La proposition actuelle propose qu’en 2027 toutes ces matières ne totalisent pas quatre épreuves mais une seule qui s’appelle « épreuve de maturité » et qui est construite sur un questionnaire bancal : avoir fourni au candidat un dossier avec infographie, avis, informatif ou textes littéraires sur un sujet, il devra répondre à 25 « questions fermées ou semi-construites » (je traduis pour le lecteur inexpérimenté : les fermées sont à choix multiples et les semi-construites ressembleront à des bouche-trous) , ainsi que trois questions ouvertes (dont une dans la langue étrangère qu’ils parlent ainsi que, dans le cas des communautés bilingues, dans la langue co-officielle) auxquelles il faut répondre avec un maximum de 150 mots par question. Ce que j’ai écrit sur cette plateforme dépasse déjà le nombre de 450 mots que ces trois défis productifs additionneraient. Cette évaluation par questions courtes est ce qui se rapproche le plus d’un modèle Twitter d’Evau, qui sur le papier tente de mesurer la maturité mais dans la pratique incite à des distances courtes et à une réduction du volume des connaissances.

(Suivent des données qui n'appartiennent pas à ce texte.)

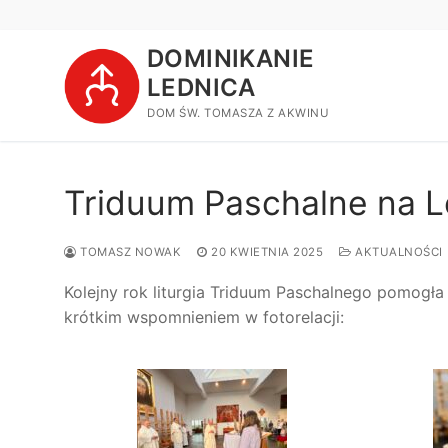
Przejdź
do
DOMINIKANIE
treści
LEDNICA
DOM ŚW. TOMASZA Z AKWINU
Triduum Paschalne na L
TOMASZ NOWAK
20 KWIETNIA 2025
AKTUALNOŚCI
Kolejny rok liturgia Triduum Paschalnego pomogł
krótkim wspomnieniem w fotorelacji:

Le titre d’EL PAÍS lors de la présentation du plan aux autonomes en juillet était « Le gouvernement révolutionne la sélectivité » mais cette révolution comporte sa propre guillotine : la littérature, par exemple, tombe sans tête, entre autres matières. Le manque de maîtrise de notre tradition littéraire est une triste anémie intellectuelle : comprendre la réalité, c’est y constater l’intertextualité des films, des pièces de théâtre, des poèmes ou des romans, c’est reconnaître l’universalité des mythes, gagner en richesse expressive, en référents et en modèles. . Combien en sera-t-il évalué dans un examen de cette minceur? La littérature s’étouffe dans une pince perverse : au moment où nous tentons d’empêcher les jeunes d’être aveuglés par le spectacle banalisé, nous accordons un poids dérisoire dans notre évaluation à la création la plus sublime d’un langage.

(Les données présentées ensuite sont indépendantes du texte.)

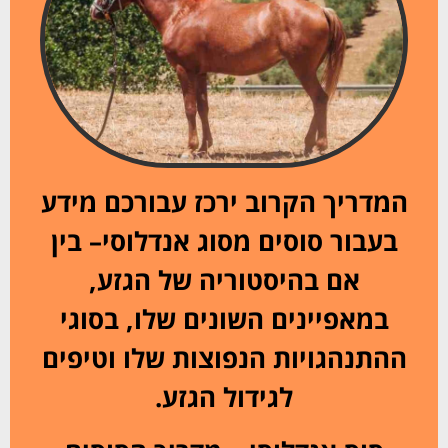
המדריך הקרוב ירכז עבורכם מידע
בעבור סוסים מסוג אנדלוסי– בין
אם בהיסטוריה של הגזע,
במאפיינים השונים שלו, בסוגי
ההתנהגויות הנפוצות שלו וטיפים
לגידול הגזע.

La structure des concours d’entrée à l’Université mérite sans aucun doute d’être revue : proposer la création d’un concours d’État unique à l’Université ne serait pas un non-sens. De même, l’enseignement de la langue est aussi à repenser : je l’ai parfois défendu dans les pages de ce média. Je sais qu’il n’est pas facile de réformer l’éducation, mais cette proposition est malheureuse et légitime les voix qui soutiennent qu’elles essaient d’ouvrir la main dans l’accès ou de faire baisser les taux d’échec scolaire ou de décrochage au secondaire.

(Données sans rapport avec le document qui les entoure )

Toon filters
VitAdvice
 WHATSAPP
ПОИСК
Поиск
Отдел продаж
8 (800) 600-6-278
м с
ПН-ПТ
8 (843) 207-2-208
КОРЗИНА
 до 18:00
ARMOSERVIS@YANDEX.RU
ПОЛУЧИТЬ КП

L’Académie royale espagnole et l’Institut d’études catalanes se sont prononcés contre ; De nombreux spécialistes régionaux des tests se sont également prononcés négativement. Non pas parce que c’est la coutume, le manque d’accord qui se produit en Espagne pour approuver les propositions qui affectent l’éducation n’est plus dangereux, et nous avons déjà un mauvais précédent avec le projet de réforme de la loi sur le système universitaire entreprise par le ministère des universités. Si, comme promis, cette modification de l’Evau ne sera pleinement appliquée qu’en 2027 (même s’il est annoncé que des modifications seront introduites progressivement en 2024), il reste tout le temps de repenser la démarche. Ici, il faut s’arrêter, réfléchir et dialoguer avec les parties. Il semble que le ministère ait indiqué que le test n’est « pas défini » complètement. Définir, c’est fixer des limites, et ce test, à mon avis, est né avec trop de limites.